Required action: Use the entries below to count the lines that hold the word "pour"; answer with the number only.

Source material:
★ ★ ★

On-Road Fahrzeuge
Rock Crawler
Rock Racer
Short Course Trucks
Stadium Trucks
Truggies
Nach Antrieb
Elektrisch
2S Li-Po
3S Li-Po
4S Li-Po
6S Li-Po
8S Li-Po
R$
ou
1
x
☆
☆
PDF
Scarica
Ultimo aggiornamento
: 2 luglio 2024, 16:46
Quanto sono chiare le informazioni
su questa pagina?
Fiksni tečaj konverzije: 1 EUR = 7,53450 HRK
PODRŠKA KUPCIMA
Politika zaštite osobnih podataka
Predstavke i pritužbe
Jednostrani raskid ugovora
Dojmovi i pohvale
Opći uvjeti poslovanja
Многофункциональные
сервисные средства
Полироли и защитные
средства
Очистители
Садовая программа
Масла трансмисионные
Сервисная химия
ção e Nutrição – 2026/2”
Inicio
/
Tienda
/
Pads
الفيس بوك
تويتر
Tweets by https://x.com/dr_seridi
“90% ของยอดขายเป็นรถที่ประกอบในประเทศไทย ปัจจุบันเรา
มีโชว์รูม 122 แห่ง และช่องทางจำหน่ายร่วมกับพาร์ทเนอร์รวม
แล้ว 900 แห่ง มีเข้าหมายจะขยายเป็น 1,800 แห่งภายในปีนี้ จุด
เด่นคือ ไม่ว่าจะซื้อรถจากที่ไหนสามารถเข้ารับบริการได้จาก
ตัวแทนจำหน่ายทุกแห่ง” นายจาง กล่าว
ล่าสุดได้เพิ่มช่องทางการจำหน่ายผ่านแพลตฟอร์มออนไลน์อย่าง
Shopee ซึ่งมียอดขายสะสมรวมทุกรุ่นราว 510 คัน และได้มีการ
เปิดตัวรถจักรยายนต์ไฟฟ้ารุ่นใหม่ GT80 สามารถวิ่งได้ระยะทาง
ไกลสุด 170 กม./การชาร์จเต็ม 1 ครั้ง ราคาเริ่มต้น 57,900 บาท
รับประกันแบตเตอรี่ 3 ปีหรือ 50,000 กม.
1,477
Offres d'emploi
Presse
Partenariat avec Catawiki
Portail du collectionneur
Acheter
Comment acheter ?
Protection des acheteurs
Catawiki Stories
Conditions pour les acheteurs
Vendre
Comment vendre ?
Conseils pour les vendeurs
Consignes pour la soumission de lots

★ ★ ★

Your response: 3